To ship metrics to a real time-series database, run a node_exporter / process_exporter alongside chango and scrape per host. The chango master also exposes the same JSON the UI uses, so a small adapter can scrape /admin/api/.../metrics directly.

What the admin UI shows

Per cluster page (Trino cluster, Spark cluster, …) carries two charts:

  • CPU% — one line per instance in the cluster, last hour.
  • Memory (RSS, MB) — one line per instance in the cluster, last hour.

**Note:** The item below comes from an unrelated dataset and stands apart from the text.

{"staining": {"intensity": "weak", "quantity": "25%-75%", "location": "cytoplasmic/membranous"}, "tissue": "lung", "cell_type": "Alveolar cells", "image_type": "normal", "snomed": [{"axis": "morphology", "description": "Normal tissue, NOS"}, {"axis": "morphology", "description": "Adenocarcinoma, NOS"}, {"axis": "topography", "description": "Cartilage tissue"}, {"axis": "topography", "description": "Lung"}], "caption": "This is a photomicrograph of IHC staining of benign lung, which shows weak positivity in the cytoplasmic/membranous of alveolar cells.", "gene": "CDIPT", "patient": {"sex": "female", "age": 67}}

Per chango-cluster page also shows node-level CPU / memory across every NM in the fleet.

Process health

Beyond CPU / memory, every component instance carries a textual status (STARTING / RUNNING / STOPPING / STOPPED / ERROR). Chango derives that from:

  • The last lifecycle action it issued (start → STARTING, stop → STOPPING).
  • The NM's liveness signal (the ps and ProcessHandle.isAlive() checks above).
  • A successful pid read after start (no pid file → ERROR).

If a component process dies outside of chango's control (OOM, segfault, manual kill), the next metrics interval flips it to "alive = false" and the chango master moves the status to ERROR. The cluster page surfaces the failure within ~10 s.

Tuning

Knob Default Purpose
chango.metrics.collect.interval.seconds 10 How often the leader walks every component and asks each NM for samples
chango.metrics.retention.seconds 3600 How long the in-memory history is kept
chango.component.op.timeout.ms 120000 Timeout for individual COMPONENT_METRICS_REQ to a slow NM — keep high enough to not race

Increasing the interval lowers admin-side overhead at the cost of chart resolution; raising the retention buys longer history at the cost of leader JVM heap (each sample is ~64 bytes).